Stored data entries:
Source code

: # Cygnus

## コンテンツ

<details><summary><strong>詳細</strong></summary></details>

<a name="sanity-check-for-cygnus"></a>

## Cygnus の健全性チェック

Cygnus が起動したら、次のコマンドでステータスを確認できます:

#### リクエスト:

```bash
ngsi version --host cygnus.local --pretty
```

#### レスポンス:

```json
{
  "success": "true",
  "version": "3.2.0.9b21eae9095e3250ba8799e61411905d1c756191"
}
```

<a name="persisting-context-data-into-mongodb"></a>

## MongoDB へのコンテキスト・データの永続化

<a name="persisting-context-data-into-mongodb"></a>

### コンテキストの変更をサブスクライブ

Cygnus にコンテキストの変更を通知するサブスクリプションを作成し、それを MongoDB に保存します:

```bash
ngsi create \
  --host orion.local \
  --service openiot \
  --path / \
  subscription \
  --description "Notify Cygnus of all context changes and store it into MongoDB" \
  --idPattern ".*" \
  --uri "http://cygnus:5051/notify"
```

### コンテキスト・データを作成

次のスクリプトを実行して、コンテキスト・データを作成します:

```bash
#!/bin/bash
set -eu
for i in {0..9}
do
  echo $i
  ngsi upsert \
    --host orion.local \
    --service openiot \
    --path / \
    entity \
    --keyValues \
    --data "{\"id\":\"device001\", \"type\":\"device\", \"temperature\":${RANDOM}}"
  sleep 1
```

• [What the task asks] The data given before this task must be transcribed exactly and in full.

• [Output of the exercise]
Source code

: # Cygnus

## コンテンツ

<details><summary><strong>詳細</strong></summary></details>

<a name="sanity-check-for-cygnus"></a>

## Cygnus の健全性チェック

Cygnus が起動したら、次のコマンドでステータスを確認できます:

#### リクエスト:

```bash
ngsi version --host cygnus.local --pretty
```

#### レスポンス:

```json
{
  "success": "true",
  "version": "3.2.0.9b21eae9095e3250ba8799e61411905d1c756191"
}
```

<a name="persisting-context-data-into-mongodb"></a>

## MongoDB へのコンテキスト・データの永続化

<a name="persisting-context-data-into-mongodb"></a>

### コンテキストの変更をサブスクライブ

Cygnus にコンテキストの変更を通知するサブスクリプションを作成し、それを MongoDB に保存します:

```bash
ngsi create \
  --host orion.local \
  --service openiot \
  --path / \
  subscription \
  --description "Notify Cygnus of all context changes and store it into MongoDB" \
  --idPattern ".*" \
  --uri "http://cygnus:5051/notify"
```

### コンテキスト・データを作成

次のスクリプトを実行して、コンテキスト・データを作成します:

```bash
#!/bin/bash
set -eu
for i in {0..9}
do
  echo $i
  ngsi upsert \
    --host orion.local \
    --service openiot \
    --path / \
    entity \
    --keyValues \
    --data "{\"id\":\"device001\", \"type\":\"device\", \"temperature\":${RANDOM}}"
  sleep 1
```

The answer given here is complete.